There can be no doubt that the statute was violated in that there were no lights on the parked vehicle, nor flares set out, and there was no flagman to warn approaching traffic.

In the recent case of Rea v. Dow Motor Company, La.App., 1948, 36 So.2d 750, 756, it was observed that the above quoted statutory provisions are ' mandatory, the Court saying:

“Peska admits that he did not put out flares when he stopped his unit. We opine that under the circumstances, few drivers would have done so, but the law on the subject is mandatory. Defendant contends that the law (Dart’s Stat. 5309.5, Act No. 215 of 1942, § 2 [LSA-R..S. 32:441] ) has no application to the facts of this case, but we construe the law differently. The law includes motor busses, cars for hire, having a capacity of over seven passengers, cars or trucks used as wreckers or for towing purposes, etc. The fact that the truck was being temporarily used for towing purposes does not remove it from the law’s operative effect.”

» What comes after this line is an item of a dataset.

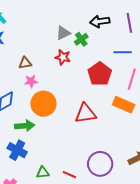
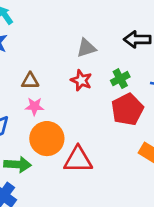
green cross: (81, 39) -> (120, 79), moved
red triangle: (85, 114) -> (78, 160), moved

We have no difficulty in concluding that the non-observance of the above quoted statute constituted negligence. Appellant contends, however, that such negligence was passive and that appellee’s driver should have so controlled the' operation of his vehicle as to have avoided striking the cars parked in the center of the highway. The answer to this argument is to be found among the undisputed facts. These show the driver of the approaching truck was proceeding at a moderate and reasonable rate of speed under the circum*539stances and that upon observance of the obstruction in front of him he immediately applied his brakes and made every effort to avoid a collision. Because of the icy condition of the highway his efforts were unavailing. It appears to us, therefore, that the proximate cause of the accident was the failure of those in charge of the parked vehicles, including appellant’s sub-rogor, to reasonably comply with the provisions of LSA-R.S. 32:241, subds. A, B.

We are of the opinion that the judgment appealed from is correct, and it is hereby affirmed at appellant’s cost.